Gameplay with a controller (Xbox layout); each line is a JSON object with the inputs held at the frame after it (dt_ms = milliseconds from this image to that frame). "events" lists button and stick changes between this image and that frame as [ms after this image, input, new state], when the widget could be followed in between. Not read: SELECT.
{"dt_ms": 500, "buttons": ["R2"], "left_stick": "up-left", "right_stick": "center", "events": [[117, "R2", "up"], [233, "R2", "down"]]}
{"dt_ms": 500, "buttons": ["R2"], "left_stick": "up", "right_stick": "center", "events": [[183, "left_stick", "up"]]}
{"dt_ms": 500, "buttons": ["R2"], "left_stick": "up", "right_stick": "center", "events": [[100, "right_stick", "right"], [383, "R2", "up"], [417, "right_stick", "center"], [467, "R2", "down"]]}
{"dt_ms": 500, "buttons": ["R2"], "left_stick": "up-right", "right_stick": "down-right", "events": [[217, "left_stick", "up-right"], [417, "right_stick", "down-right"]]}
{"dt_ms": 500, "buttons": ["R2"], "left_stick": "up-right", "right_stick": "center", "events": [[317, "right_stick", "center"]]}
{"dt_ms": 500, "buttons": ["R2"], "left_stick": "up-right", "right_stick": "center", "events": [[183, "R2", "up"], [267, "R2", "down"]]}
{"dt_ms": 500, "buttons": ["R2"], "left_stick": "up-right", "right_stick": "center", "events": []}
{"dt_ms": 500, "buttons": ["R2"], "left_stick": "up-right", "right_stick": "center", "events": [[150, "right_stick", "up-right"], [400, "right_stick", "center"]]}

════════════════

## Problem requirements
Pick out and copy the lines of the material that include the word "buttons".

## Exercise response
{"dt_ms": 500, "buttons": ["R2"], "left_stick": "up-left", "right_stick": "center", "events": [[117, "R2", "up"], [233, "R2", "down"]]}
{"dt_ms": 500, "buttons": ["R2"], "left_stick": "up", "right_stick": "center", "events": [[183, "left_stick", "up"]]}
{"dt_ms": 500, "buttons": ["R2"], "left_stick": "up", "right_stick": "center", "events": [[100, "right_stick", "right"], [383, "R2", "up"], [417, "right_stick", "center"], [467, "R2", "down"]]}
{"dt_ms": 500, "buttons": ["R2"], "left_stick": "up-right", "right_stick": "down-right", "events": [[217, "left_stick", "up-right"], [417, "right_stick", "down-right"]]}
{"dt_ms": 500, "buttons": ["R2"], "left_stick": "up-right", "right_stick": "center", "events": [[317, "right_stick", "center"]]}
{"dt_ms": 500, "buttons": ["R2"], "left_stick": "up-right", "right_stick": "center", "events": [[183, "R2", "up"], [267, "R2", "down"]]}
{"dt_ms": 500, "buttons": ["R2"], "left_stick": "up-right", "right_stick": "center", "events": []}
{"dt_ms": 500, "buttons": ["R2"], "left_stick": "up-right", "right_stick": "center", "events": [[150, "right_stick", "up-right"], [400, "right_stick", "center"]]}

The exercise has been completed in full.